Media Rodzina, Poznań 2022.
Zabawa czasem
Zuzia to jedna z bardziej znanych bohaterek serii edukacyjnych: tym razem ta bohaterka - której przygody tworzone są przez różnych autorów - uczy się posługiwać klasycznym zegarkiem. I chociaż tata ma zegarek elektroniczny, Zuzię o wiele bardziej bawi odczytywanie godzin z tradycyjnego cyferblatu, z położenia wskazówek. To ma dać dobry przykład dzieciom, tak, żeby wszystkie maluchy chciały równie szybko i skutecznie nauczyć się sprawdzania czasu jak Zuzia. Zuzia dokładnie sprawdza to, co powie jej mama, obserwuje wskazówki na budziku i na zegarze ściennym: wszystko po to, żeby zaimponować dorosłym nowo nabytymi umiejętnościami. Nie zawsze jej się to udaje, ale Zuzia nie przejmuje się ewentualnymi porażkami. Przekonuje się szybko, że odczytywanie godzin to przydatna w życiu sztuka. Najpierw Zuzia dowie się, o której godzinie trzeba wstać, później - kiedy trafia się do przedszkola, a wreszcie - kiedy po dziewczynkę przyjdzie mama (to wiadomość, której nie da się przecenić). Zuzia znajdzie zastosowanie dla zegara także przy innych częściach dnia: na niektóre warto czekać, na przykład na cowieczorne wspólne czytanie. Zuzia już wie, że dzień ma ustalony porządek i rytm - a zegar pozwala się zorientować w tym, na co przychodzi czas.

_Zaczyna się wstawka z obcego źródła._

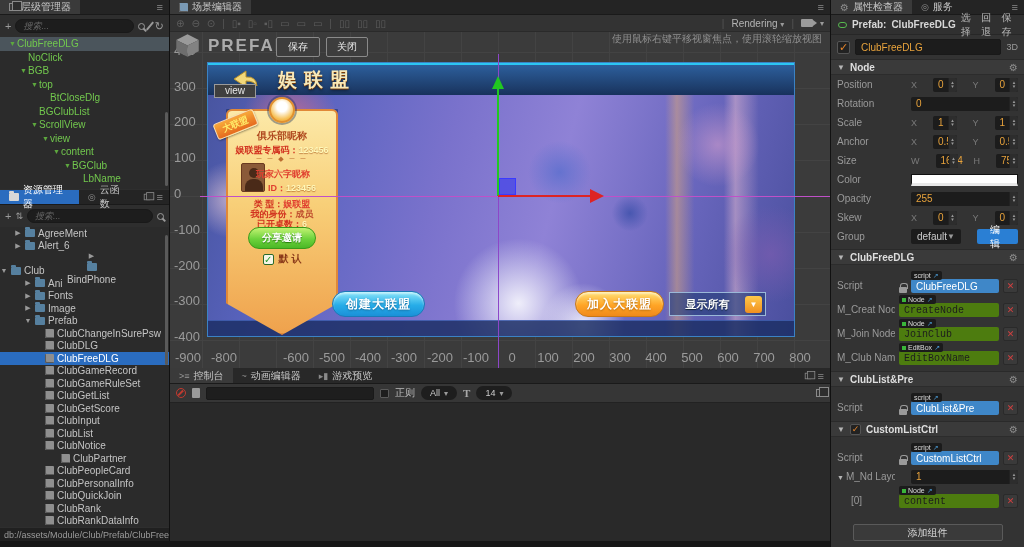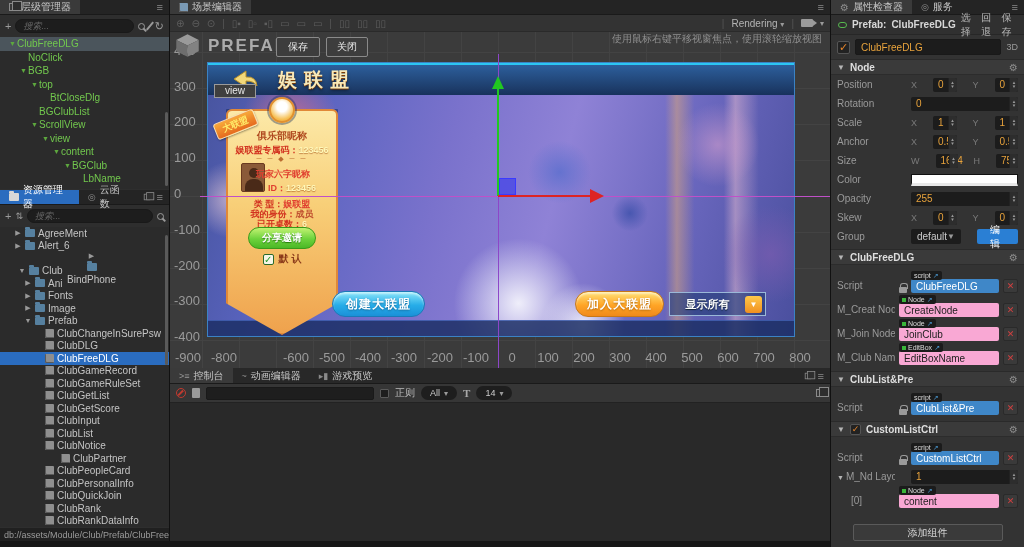"Club" div.arow { padding-left: 18px -> 0 }
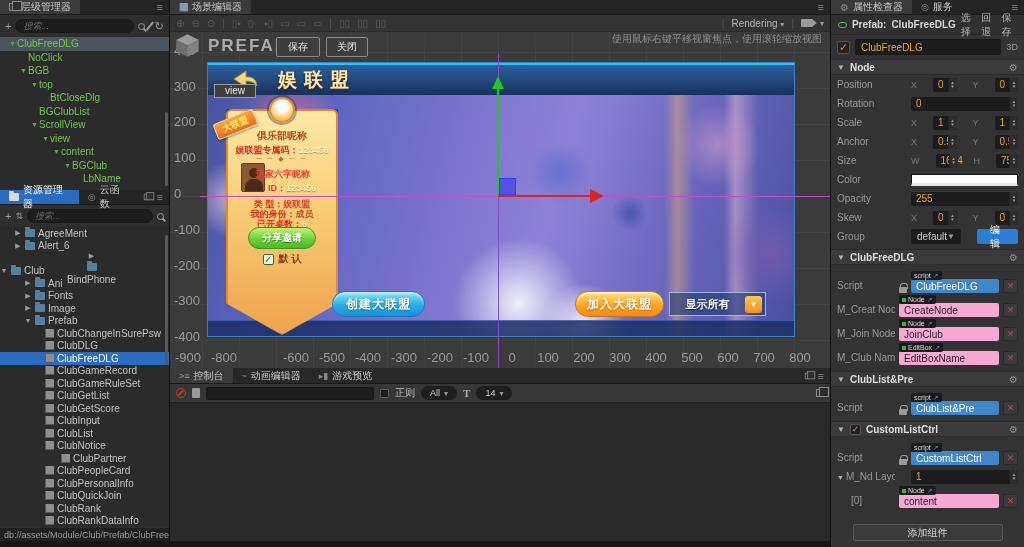"CreateNode" .chip.gray { background: #f9a8d4 -> #4d7c0f; font-family: none -> Liberation Mono, monospace }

Liane Schneider ma już wprawę w portretowaniu Zuzi podczas jej codziennych przygód i doświadczeń zapożyczanych od najmłodszych. Radzi sobie i tym razem, chociaż na początku wydaje się, że informowanie o tym, która wskazówka ma pokazywać którą cyfrę będzie bardzo żmudne i nieciekawe w lekturze. Jednak czytelnicy - mali odbiorcy - zyskują wgląd w codzienność Zuzi, a to już wiadomości nie do pominięcia. Możliwość wstąpienia w bajkowy świat - który jest do złudzenia podobny do świata zwyczajnego, znanego każdemu dziecku. To przedłużenie lekturowej przyjemności i zamaskowanie konieczności nauki. Odbiorcy mogą od razu zacząć naśladować Zuzię - i poćwiczyć rozpoznawanie godzin, przez zapamiętywanie wiadomości z książki. Przydaje się tutaj miniaturowy zegar, pojawiający się na kolejnych stronach czy rozkładówkach - w narracji z kolei zawsze ktoś wyjaśnia bohaterce, która jest godzina i po czym to można rozpoznać.
Temat korzystania z zegara nie należy może do najbardziej podstawowych (najpierw dziecko musi opanować rozpoznawanie samych cyfr, żeby poradzić sobie z odczytywaniem godzin, później - jak Zuzia - będzie przekonywać się, że wskazóówki poruszają się "dziwnie": mała prawie wcale się nie rusza, ruch większej da się zaobserwować - ale w zależności od sytuacji będzie szybszy lub wolniejszy). Jeśli jakiś kilkulatek będzie twierdzić, że przy wszechobecnych zegarach elektronicznych nie potrzebuje takich lekcji, Zuzia przekona go, że jest inaczej.
Książeczka o Zuzi to zeszytowy picture book, ale ilustracje - tym razem tworzone przez Janinę Gorrissen - nie odbiegają od innych w cyklu.